M. Carmen Muñoz

Noble metal capping effects on the spin-reorientation transitions of Co/Ru(0001)

Thin films of Co/Ru(0001) are known to exhibit an unusual spin reorientation transition (SRT) coupled to the completion of Co atomic layers for Co thicknesses under four layers. By means of spin-polarized low-energy electron microscopy, we follow in real space the magnetization orientation during the growth of atomically thick capping layers on Co/Ru(0001). Capping with noble metal (Cu, Ag and Au) elements modifies the SRT depending on the Co and overlayer thickness and on the overlayer material, resulting in an expanded range of structures with high perpendicular magnetic anisotropy. The origin of the SRT can be explained in terms of ab initio calculations of the layer-resolved contributions to the magnetic anisotropy energy. Besides the changes in the SRT introduced by the capping, a quantitative enhancement of the magnetic anisotropy is identified. A detailed analysis of the interplay between strain and purely electronic effects allows us to identify the conditions that lead to a high perpendicular magnetic anisotropy in thin hcp Co films.

Ab initio study of the p-hole magnetism at polar surfaces of ZnO: the role of correlations

A standard local density approximation and its self-interaction corrected version are applied to study spontaneous magnetization, promoted by localized p electron holes, of polar oxygen-terminated ZnO surfaces. The electronic properties and magnetic exchange interactions of three different facets are calculated. It is demonstrated that partially filled oxygen p orbitals of the polar surfaces exhibit magnetic moment formation and long range magnetic order leading to the occurrence of a ferromagnetic ground state. Monte Carlo simulations predict Curie temperatures above room temperature. In contrast to isolated defects in bulk materials, applying correlation corrections to the localized p-like surface states does not lead to a collapse of magnetic interaction: as the weakening of the magnetic interaction, caused by the reduced electronic overlap, is compensated by a strengthening due to an increase of the magnetic moments, the ferromagnetism can principally persist above room temperature, provided a large hole concentration exists.

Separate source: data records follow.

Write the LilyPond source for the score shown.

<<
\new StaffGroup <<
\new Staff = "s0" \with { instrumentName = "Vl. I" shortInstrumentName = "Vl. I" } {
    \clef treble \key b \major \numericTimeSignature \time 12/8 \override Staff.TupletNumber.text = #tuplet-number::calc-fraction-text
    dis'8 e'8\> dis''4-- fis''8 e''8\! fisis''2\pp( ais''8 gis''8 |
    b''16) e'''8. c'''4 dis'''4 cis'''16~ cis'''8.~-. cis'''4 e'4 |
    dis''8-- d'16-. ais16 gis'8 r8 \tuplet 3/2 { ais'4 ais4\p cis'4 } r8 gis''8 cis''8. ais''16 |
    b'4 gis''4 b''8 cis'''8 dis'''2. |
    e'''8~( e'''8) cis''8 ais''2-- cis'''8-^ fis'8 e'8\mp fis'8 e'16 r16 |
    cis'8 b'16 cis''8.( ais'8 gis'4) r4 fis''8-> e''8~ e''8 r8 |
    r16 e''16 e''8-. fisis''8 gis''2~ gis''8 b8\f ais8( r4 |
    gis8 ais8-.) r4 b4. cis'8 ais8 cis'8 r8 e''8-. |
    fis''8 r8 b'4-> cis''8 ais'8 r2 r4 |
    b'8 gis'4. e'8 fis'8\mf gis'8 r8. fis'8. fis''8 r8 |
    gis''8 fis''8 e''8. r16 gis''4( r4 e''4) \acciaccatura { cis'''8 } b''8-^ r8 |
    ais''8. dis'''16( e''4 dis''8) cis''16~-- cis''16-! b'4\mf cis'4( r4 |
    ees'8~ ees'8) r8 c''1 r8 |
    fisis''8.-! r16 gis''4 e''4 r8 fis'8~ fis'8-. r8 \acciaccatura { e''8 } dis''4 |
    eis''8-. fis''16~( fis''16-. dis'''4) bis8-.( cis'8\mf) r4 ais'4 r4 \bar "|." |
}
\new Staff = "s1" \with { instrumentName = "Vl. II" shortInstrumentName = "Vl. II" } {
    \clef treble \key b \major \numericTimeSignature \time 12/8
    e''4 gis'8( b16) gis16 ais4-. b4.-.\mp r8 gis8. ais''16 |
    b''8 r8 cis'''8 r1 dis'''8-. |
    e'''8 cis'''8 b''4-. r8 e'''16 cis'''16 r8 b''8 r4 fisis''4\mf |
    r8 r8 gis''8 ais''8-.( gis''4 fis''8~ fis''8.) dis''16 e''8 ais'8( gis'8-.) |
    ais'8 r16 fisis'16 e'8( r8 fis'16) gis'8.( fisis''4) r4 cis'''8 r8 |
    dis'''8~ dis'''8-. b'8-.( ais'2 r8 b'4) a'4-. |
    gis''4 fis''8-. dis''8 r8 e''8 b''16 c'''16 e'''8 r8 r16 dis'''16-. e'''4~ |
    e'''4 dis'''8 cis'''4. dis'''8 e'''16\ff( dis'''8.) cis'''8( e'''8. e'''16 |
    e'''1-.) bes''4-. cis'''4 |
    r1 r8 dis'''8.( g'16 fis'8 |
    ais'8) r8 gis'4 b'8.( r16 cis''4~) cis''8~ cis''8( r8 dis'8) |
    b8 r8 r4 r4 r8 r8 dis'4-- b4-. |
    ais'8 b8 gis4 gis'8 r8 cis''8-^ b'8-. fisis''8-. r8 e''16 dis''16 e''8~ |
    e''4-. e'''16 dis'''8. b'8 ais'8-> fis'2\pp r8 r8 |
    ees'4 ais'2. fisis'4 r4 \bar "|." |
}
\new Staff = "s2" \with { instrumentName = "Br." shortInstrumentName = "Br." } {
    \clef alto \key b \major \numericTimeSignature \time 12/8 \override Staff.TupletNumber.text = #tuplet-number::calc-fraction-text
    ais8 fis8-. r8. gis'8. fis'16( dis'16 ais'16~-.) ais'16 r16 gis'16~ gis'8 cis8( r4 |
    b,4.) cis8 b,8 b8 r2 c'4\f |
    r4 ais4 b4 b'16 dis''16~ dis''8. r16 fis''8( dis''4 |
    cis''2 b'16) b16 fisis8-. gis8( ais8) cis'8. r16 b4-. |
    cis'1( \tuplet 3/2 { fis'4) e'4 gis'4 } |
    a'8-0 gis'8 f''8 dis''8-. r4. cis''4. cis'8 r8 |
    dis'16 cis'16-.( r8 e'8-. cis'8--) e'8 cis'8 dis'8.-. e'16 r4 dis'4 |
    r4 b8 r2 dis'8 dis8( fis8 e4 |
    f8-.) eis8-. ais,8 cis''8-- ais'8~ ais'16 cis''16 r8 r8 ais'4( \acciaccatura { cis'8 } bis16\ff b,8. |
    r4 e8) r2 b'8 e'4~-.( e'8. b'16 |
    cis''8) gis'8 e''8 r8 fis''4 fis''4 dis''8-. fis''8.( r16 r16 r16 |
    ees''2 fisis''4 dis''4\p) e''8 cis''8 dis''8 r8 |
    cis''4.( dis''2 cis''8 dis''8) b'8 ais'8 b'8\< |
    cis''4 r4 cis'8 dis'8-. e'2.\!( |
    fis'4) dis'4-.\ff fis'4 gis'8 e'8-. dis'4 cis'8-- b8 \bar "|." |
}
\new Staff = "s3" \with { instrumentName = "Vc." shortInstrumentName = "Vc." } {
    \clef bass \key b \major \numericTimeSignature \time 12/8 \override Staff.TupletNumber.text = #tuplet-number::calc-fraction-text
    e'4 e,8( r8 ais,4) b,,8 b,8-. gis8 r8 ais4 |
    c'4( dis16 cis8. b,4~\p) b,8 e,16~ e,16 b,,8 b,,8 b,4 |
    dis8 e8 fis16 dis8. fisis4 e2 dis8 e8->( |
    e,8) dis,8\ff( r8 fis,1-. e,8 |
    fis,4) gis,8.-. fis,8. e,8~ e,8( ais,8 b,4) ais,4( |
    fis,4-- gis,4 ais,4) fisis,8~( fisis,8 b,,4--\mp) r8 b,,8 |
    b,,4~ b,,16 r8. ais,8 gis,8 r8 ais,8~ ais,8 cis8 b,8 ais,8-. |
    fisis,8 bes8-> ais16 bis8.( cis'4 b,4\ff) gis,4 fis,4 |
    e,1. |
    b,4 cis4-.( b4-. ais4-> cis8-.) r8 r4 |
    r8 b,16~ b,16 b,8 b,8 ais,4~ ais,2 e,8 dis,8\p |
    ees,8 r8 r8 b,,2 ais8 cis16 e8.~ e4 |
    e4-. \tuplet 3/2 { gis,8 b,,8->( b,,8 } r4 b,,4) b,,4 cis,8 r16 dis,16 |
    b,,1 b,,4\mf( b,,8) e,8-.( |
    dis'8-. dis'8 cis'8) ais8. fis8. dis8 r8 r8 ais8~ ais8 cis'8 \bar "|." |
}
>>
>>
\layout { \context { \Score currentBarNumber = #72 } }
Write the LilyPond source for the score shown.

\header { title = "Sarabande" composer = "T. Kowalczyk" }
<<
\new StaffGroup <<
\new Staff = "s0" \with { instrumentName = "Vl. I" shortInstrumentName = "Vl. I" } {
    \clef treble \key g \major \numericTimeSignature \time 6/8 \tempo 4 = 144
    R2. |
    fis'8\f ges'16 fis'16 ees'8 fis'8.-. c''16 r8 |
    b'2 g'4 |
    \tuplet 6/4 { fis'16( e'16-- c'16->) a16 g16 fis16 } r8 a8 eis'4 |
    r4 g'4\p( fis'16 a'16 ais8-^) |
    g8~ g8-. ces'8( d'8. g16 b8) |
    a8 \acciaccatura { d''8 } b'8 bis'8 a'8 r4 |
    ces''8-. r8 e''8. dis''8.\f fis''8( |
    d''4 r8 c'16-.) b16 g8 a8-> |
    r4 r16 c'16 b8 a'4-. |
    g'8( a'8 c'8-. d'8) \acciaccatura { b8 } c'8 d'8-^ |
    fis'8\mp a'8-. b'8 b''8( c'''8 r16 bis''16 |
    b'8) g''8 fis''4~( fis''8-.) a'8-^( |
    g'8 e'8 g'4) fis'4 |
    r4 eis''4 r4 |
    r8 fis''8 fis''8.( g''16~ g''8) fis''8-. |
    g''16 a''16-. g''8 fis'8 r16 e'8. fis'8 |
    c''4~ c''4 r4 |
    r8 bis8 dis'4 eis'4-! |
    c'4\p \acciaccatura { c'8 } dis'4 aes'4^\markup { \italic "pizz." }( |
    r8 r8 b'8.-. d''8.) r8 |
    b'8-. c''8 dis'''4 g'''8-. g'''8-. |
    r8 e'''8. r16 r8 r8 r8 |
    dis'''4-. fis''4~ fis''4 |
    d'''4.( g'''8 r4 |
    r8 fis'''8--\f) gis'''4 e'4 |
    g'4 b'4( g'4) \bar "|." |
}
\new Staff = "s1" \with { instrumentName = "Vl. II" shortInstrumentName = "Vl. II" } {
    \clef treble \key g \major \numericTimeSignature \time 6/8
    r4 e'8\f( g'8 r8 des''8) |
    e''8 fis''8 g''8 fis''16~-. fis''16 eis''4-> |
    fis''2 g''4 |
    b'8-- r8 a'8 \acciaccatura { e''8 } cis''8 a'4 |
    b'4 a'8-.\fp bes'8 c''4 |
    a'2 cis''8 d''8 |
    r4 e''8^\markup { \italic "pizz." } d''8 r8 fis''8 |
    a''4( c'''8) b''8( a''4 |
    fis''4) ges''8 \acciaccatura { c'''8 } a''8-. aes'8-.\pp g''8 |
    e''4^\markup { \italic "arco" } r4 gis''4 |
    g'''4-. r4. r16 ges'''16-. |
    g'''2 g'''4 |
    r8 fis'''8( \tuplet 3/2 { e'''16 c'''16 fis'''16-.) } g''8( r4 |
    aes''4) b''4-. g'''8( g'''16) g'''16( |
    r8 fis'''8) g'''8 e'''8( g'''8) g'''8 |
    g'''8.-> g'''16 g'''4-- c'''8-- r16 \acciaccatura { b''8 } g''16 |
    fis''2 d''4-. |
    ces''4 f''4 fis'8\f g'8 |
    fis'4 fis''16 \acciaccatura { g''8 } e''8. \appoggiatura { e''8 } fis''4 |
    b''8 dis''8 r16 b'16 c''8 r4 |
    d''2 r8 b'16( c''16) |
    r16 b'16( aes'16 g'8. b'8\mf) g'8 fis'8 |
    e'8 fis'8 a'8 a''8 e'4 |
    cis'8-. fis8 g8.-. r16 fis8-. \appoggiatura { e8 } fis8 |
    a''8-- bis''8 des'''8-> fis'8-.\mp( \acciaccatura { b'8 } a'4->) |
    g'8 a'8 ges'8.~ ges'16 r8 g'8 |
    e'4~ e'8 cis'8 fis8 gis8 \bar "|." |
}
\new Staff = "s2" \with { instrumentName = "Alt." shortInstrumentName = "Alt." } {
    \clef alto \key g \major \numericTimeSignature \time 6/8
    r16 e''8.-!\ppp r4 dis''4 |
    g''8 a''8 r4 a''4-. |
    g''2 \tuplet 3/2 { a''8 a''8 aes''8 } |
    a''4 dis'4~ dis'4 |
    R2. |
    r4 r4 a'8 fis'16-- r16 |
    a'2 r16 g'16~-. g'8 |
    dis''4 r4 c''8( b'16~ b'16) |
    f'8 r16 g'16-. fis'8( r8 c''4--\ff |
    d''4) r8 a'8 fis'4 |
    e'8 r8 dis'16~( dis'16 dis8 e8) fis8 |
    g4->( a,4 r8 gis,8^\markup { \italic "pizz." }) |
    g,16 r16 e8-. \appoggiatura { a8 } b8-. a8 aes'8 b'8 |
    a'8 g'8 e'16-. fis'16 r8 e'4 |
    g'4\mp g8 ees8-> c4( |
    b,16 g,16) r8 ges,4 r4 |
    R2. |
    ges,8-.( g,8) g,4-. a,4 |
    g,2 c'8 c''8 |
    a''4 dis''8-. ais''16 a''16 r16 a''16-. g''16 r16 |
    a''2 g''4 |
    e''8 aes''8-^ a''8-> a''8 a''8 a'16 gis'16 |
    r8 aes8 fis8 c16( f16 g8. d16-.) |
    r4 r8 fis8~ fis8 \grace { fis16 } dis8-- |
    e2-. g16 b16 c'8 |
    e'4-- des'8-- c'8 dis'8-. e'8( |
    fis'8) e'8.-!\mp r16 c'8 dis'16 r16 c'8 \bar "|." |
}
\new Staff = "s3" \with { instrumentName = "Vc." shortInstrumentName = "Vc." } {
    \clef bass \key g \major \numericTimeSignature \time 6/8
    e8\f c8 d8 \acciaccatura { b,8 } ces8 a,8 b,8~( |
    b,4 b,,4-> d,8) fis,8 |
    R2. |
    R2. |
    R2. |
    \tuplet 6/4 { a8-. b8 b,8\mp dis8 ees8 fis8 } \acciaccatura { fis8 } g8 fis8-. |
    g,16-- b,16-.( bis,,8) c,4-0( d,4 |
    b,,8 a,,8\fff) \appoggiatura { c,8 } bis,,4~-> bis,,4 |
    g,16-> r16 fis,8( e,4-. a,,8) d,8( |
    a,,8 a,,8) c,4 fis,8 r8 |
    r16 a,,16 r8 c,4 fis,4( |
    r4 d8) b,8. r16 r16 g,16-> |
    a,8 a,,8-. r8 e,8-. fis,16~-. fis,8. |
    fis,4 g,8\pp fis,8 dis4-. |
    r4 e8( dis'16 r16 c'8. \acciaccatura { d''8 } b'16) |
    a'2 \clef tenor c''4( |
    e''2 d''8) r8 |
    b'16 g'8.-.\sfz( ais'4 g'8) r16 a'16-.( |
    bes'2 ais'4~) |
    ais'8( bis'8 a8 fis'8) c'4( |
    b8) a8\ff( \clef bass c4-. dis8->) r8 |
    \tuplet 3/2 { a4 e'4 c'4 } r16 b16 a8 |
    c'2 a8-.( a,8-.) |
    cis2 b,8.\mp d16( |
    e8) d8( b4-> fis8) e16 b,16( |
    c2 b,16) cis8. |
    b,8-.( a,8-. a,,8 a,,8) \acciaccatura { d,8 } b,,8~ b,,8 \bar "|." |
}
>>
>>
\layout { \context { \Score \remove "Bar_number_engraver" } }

Surface ferromagnetism in non-magnetic and dilute magnetic oxides

We explore hole-doping as an efficient route to develop magnetism in simple nonmagnetic oxides. Based on ab-initio calculations of the prototypical material ZnO, we show that local spin polarization can be obtained even in the absence of magnetic dopants both in the bulk or at surfaces. However, the onset of long-range magnetic order additionally requires extended states, that can be achieved in surfaces without distorting the host lattice. We propose different possibilities which either profit the spontaneous polarization of Oxygen p states under defective charge conditions, or require the presence of adsorbates.

A realistic topological p–n junction at the Bi2Se3 (0001) surface based on planar twin boundary defects

We propose a realistic topological p−n junction (TPNJ) by matching two Bi2Se3 (0001) slabs with opposite arrangements of planar twin boundary defects. The atomistic modeling of such a device leads to dislocation defects in the hexagonal lattice in several quintuple layers. Nevertheless, total energy calculations reveal that the interface relaxes, yielding a smooth geometrical transition that preserves the nearest-neighbors fcc-type geometry throughout these defect layers. The electronic, magnetic, and transport properties of the junction have then been calculated at the ab initio level under open boundary conditions, i.e., employing a thin-film geometry that is infinite along the electron transport direction. Indeed, a p−n junction is obtained with a built-in potential as large as 350 meV. The calculations further reveal the spin texture across the interface with unprecedented detail. As the main result, we obtain non-negligible transmission probabilities around the Γ point, which involve an electron spin-flip process while crossing the interface.